Lady Battersea approached Claude Montefiore and Arthur Moro (Note: Arthur Moro, a cousin of Lady Constance Battersea, was an attorney by profession who served as an advocate for the JAPGW and represented women and girls in their court trials on matters of human trafficking.) (both her cousins), and Baroness Emma Louisa von Rothschild, as well as their friend Rabbi Simeon Singer. Together with Constance's sister, Annie Henrietta Yorke, they founded The Jewish Ladies Association for Preventive and Rescue Work. Lady Battersea served as the Head Secretary and Lady Rothschild was appointed President, while the men served as the "Gentlemen's Committee," an auxiliary council accompanying the association. As with other women's welfare associations of that period in Great Britain, the founders were from the upper class and performed their duties on a voluntary basis. Their objective was to rescue women who had strayed from their path, to rehabilitate them for reintegration into mainstream society, and effectively to break them out of the cycle of prostitution.

=== Operations ===
The Association's leadership understood from the outset that any rescue activity, even well-organized, would be unable to provide a solution to the root of the phenomenon. Rather, an approach towards early identification of at-risk women would serve to prevent their temptation and falling into the hands of the so-called "white slavers". The organizers discovered that a large proportion of the recruitment activity took place at the ports of entry when unaccompanied women and girls disembarked alone, confused and helpless, unaware of possible dangers awaiting them. There they might be met by agents of procurers offering to accompany them to the new arrival's intended destination, or with an offer of easy and profitable work to assure a favorable start in their new country. Upon identifying the problem, the women of the Association engaged Mr. Sternheim (Note: Mr. Sternheim, whose wife was the director of the Association's Charcroft House residence, worked for many years as a port agent.) to represent the JAPGW at the ports. (Note: The Association's women's shelter was called Charcroft House and was managed by Mrs. Harris.) His task was to identify young women who traveled alone and offer them the aid of the JAPGW. Thus they hoped to reduce the exposure of innocent young women to engage in prostitution.

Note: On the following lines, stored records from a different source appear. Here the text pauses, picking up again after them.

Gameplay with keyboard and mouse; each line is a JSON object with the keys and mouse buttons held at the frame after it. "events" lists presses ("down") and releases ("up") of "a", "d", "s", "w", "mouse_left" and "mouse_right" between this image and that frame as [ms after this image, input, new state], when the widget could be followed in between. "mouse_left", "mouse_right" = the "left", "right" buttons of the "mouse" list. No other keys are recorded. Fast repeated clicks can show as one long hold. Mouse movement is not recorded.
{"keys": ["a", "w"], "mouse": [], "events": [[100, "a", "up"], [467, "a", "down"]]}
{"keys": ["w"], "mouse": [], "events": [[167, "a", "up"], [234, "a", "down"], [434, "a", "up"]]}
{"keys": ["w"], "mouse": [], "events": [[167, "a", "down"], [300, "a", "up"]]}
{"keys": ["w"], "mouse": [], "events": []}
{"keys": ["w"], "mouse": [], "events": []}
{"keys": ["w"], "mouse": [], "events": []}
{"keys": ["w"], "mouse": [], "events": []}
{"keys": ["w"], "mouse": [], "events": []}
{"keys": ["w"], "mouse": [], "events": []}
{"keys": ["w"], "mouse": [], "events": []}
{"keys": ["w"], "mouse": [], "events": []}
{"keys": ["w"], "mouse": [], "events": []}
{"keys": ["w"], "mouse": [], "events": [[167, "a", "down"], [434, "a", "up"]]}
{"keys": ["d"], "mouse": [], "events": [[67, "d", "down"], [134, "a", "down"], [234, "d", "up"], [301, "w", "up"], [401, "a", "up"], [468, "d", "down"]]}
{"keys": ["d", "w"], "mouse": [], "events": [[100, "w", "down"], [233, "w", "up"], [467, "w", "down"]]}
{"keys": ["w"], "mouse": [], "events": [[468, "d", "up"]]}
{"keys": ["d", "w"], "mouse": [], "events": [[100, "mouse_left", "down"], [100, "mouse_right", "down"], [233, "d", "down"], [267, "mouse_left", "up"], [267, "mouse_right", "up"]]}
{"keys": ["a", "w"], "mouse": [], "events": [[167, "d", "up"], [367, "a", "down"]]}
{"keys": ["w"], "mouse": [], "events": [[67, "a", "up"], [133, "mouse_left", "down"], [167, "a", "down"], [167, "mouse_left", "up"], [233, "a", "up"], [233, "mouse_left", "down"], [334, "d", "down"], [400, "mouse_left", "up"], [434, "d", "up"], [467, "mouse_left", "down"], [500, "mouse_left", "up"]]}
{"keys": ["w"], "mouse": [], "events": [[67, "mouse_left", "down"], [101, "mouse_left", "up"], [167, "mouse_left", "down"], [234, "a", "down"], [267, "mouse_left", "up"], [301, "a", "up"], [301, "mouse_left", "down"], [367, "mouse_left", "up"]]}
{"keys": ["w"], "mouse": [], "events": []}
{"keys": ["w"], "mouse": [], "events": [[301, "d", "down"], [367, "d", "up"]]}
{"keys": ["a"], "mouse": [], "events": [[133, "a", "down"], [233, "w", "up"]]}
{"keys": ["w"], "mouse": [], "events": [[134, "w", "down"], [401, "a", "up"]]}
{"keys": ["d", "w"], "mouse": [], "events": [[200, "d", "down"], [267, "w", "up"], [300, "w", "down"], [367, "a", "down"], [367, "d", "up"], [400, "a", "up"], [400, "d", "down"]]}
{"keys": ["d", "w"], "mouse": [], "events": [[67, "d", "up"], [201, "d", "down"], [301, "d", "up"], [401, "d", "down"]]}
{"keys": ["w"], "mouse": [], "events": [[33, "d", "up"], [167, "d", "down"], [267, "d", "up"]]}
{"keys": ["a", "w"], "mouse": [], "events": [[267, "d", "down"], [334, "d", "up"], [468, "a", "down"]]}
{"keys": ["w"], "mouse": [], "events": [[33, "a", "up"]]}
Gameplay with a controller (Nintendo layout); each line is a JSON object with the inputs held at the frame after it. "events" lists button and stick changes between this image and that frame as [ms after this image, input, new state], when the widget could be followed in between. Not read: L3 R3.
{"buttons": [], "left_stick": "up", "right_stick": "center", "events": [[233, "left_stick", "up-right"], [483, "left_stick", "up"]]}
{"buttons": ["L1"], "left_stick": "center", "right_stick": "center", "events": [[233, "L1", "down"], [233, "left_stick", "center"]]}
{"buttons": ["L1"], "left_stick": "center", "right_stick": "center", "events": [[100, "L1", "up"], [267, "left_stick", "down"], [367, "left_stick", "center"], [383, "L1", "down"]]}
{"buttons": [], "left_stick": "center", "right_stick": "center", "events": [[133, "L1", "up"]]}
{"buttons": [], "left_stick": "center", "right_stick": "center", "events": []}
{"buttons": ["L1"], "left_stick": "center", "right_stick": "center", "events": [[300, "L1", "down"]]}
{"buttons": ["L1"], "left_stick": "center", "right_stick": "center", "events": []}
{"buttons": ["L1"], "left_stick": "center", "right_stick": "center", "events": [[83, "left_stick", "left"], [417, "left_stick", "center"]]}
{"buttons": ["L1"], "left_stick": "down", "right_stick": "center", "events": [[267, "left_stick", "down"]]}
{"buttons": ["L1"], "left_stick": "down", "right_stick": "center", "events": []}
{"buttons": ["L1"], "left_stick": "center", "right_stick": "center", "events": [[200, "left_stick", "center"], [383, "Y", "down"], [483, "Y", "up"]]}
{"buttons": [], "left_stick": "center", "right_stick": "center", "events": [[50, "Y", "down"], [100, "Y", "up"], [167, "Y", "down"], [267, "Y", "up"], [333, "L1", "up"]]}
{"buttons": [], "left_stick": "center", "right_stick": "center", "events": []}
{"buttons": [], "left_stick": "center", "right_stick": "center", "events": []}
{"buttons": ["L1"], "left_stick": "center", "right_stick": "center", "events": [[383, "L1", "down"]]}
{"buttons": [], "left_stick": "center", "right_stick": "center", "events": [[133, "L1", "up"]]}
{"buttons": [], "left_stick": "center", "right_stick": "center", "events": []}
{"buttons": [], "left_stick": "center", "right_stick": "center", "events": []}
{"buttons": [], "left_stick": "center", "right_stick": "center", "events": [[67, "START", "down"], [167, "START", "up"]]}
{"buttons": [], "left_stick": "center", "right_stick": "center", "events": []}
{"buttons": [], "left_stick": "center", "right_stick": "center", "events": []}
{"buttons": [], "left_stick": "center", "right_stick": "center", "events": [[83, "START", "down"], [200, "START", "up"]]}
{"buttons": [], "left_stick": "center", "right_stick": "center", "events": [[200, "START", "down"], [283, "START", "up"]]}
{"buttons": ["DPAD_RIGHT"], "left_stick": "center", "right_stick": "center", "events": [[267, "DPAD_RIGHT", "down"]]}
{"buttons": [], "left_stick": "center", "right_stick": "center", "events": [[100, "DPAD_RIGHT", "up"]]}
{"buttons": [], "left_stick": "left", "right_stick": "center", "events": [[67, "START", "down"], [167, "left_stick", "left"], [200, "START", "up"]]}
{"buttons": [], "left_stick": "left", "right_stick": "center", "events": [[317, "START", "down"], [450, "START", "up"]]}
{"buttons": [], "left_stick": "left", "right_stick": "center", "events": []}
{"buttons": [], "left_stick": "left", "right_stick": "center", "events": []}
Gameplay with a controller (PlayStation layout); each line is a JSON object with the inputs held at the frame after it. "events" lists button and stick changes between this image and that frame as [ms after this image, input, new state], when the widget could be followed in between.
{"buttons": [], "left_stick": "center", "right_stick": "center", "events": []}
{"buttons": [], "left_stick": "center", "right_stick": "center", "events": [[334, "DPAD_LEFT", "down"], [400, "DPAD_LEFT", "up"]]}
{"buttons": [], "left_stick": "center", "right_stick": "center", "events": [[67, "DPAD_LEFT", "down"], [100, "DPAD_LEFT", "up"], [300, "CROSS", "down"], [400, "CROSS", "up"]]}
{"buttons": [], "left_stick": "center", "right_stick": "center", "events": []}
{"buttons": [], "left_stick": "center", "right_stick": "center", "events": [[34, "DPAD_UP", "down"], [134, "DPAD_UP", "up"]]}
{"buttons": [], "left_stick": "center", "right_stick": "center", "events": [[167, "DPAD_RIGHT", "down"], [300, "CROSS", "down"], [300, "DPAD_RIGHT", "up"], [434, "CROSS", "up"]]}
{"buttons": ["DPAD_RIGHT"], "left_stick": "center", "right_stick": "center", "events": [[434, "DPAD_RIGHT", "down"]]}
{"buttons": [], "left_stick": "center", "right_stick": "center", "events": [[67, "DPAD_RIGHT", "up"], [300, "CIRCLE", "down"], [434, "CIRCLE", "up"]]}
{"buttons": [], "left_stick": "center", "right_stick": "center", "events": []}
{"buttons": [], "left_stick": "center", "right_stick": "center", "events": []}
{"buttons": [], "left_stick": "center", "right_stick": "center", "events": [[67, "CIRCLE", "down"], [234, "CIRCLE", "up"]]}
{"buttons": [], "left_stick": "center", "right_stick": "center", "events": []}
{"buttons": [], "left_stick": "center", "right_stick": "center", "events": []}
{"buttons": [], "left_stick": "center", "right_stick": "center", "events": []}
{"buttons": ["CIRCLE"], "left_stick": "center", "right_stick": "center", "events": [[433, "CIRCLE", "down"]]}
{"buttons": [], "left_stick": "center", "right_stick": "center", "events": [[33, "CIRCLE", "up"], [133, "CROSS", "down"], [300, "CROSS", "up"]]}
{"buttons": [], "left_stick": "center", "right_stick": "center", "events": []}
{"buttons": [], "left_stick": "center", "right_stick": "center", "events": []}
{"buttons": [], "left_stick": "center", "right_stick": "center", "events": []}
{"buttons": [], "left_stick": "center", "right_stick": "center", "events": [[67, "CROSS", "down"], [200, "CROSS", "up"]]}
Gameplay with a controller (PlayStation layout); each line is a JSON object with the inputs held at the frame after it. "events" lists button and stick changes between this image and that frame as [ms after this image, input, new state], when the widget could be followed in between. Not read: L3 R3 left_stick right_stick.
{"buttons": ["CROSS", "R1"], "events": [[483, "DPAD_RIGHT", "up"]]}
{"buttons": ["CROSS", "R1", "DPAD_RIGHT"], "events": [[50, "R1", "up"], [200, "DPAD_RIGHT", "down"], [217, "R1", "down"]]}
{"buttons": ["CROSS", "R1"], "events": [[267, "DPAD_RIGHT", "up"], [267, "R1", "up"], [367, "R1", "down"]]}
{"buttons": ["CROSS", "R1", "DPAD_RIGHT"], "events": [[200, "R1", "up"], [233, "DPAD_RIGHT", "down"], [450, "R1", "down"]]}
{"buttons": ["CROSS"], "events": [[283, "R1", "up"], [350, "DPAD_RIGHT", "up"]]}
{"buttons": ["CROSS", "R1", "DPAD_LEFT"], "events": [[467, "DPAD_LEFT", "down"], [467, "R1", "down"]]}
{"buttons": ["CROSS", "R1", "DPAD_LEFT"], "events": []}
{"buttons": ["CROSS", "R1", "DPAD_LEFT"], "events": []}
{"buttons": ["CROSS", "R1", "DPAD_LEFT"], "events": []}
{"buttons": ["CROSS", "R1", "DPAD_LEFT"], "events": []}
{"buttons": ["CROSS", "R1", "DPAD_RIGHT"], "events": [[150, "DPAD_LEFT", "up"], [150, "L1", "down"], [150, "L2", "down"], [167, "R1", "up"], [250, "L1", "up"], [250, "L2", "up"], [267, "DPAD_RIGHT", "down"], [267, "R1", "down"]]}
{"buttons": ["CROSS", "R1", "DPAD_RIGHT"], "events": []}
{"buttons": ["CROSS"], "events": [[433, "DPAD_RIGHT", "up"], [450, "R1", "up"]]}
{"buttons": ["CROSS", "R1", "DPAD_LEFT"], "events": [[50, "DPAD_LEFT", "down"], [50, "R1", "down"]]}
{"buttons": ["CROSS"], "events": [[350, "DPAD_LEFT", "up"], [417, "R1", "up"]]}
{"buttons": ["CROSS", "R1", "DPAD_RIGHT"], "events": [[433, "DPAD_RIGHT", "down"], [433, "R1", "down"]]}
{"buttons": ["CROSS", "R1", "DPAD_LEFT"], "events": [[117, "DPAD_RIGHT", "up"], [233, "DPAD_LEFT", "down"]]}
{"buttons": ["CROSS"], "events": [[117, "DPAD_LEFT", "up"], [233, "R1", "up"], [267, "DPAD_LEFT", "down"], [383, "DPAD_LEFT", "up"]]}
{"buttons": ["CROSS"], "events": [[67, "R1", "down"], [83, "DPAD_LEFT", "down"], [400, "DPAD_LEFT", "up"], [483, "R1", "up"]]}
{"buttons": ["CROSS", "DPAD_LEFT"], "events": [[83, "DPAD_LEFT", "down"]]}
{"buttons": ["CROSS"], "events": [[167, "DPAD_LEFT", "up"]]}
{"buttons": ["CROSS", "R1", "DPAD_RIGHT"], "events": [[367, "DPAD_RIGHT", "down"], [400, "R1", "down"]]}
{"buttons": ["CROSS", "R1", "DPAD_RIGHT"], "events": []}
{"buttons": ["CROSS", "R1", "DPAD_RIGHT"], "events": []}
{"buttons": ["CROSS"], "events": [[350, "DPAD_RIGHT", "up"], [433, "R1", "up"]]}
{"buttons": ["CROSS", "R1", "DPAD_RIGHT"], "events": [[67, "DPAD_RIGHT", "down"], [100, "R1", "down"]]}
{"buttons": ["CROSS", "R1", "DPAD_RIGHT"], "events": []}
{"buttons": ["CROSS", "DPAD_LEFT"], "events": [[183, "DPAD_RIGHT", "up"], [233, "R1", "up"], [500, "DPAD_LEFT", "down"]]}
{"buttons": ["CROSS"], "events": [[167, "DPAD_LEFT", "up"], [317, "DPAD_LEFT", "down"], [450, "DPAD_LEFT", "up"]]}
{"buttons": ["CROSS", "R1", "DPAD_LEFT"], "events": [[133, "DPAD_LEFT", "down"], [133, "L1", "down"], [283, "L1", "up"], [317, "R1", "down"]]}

The Association rented a small building to serve as a shelter accommodating single mothers with one child. Soon they recognized the need for vocational training for sheltered women to find dignified employment. The first occupations were as laundresses and domestic servants, and lessons included prayer. (Note: The shelter housemothers instructed their charges in prayer as a regular part of their daily program. This stemmed from a world view that the belief in God would strengthen the protegees and help them commit to a moral path.)

== 1896–1947: Jewish Association for the Protection of Girls and Women ==
In 1896, the organization renamed itself to the Jewish Association for the Protection of Girls and Women. It disbanded in 1947.